> REQUEST 1:
Answer these questions using the FOMO object detection page below.
(a) According to the page, how much less processing power and memory than MobileNet SSD or YOLOv5 does FOMO use?
(b) How much RAM does FOMO use when running on the Arduino Nicla Vision?
(c) In the 16x16 example, what size block of input pixels does each 'pixel' in the second layer roughly map to?

> EXCERPTED PASSAGE:
◇ ◇ ◇ ◇ ◇ ◇ ◇

FOMO: Object detection for constrained devices
Last updated
Last updated
Edge Impulse FOMO (Faster Objects, More Objects) is a novel machine learning algorithm that brings object detection to highly constrained devices which lets you count multiple objects and find their location in an image in real-time using up to 30x less processing power and memory than MobileNet SSD or YOLOv5.
Tutorials
Want to see FOMO in action? Check out our Detect objects with centroids (FOMO) tutorial.
For example, FOMO lets you do 60 fps object detection on a Raspberry Pi 4:
And here's FOMO doing 30 fps object detection on an Arduino Nicla Vision (Cortex-M7 MCU), using 245K RAM.
You can find the complete Edge Impulse project with the beers vs. cans model, including all data and configuration here: https://studio.edgeimpulse.com/public/89078/latest.
So how does that work? First, a small primer. Let's say you want to detect whether you see a face in front of your sensor. You can approach this in two ways. You can train a simple binary classifier, which says either "face" or "no face", or you can train a complex object detection model which tells you "I see a face at this x, y point and of this size". Object detection is thus great when you need to know the exact location of something, or if you want to count multiple things (the simple classifier cannot do that) - but it's computationally much more intensive, and you typically need much more data for it.
The design goal for FOMO was to get the best of both worlds: the computational power required for simple image classification, but with the additional information on location and object count that object detection gives us.
The first thing to realize is that while the output of the image classifier is "face" / "no face" (and thus no locality is preserved in the outcome) the underlying neural network architecture consists of a number of convolutional layers. A way to think about these layers is that every layer creates a diffused lower-resolution image of the previous layer. E.g. if you have a 16x16 image the width/height of the layers may be:
16x16
4x4
1x1
Each 'pixel' in the second layer maps roughly to a 4x4 block of pixels in the input layer, and the interesting part is that locality is somewhat preserved. The 'pixel' in layer 2 at (0, 0) will roughly map back to the top left corner of the input image. The deeper you go in a normal image classification network, the less of this locality (or "receptive field") is preserved until you finally have just 1 outcome.

◇ ◇ ◇ ◇ ◇ ◇ ◇

> MATERIAL:

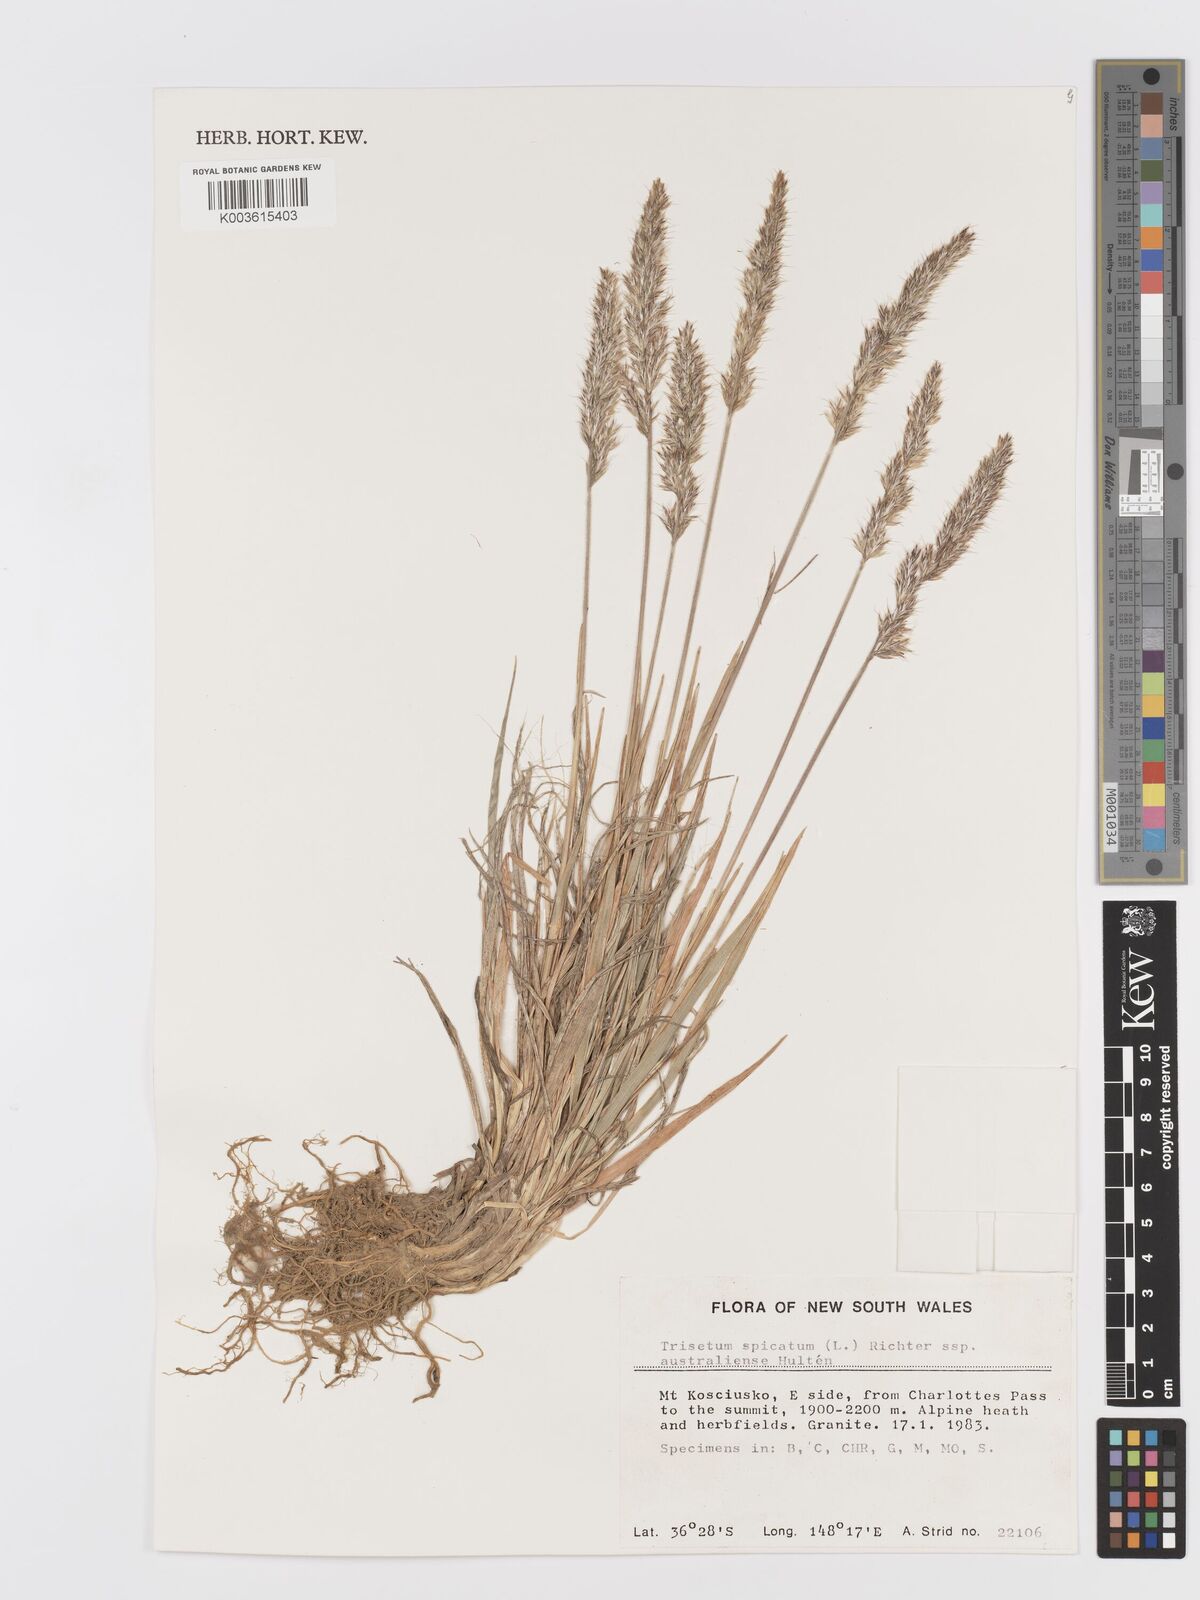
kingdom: Plantae
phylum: Tracheophyta
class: Liliopsida
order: Poales
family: Poaceae
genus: Koeleria
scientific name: Koeleria spicata
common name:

◇ ◇ ◇ ◇ ◇ ◇ ◇

> REQUEST 2:
Turn all of the taxonomy records above into a numbered list with one line per item, leaving out blank lines. Do not include the pictures in your answer.

> RESULT 1:
(a) Up to 30x less.
(b) 245K RAM.
(c) A 4x4 block of pixels.

> RESULT 2:
1. kingdom: Plantae
2. phylum: Tracheophyta
3. class: Liliopsida
4. order: Poales
5. family: Poaceae
6. genus: Koeleria
7. scientific name: Koeleria spicata
8. common name:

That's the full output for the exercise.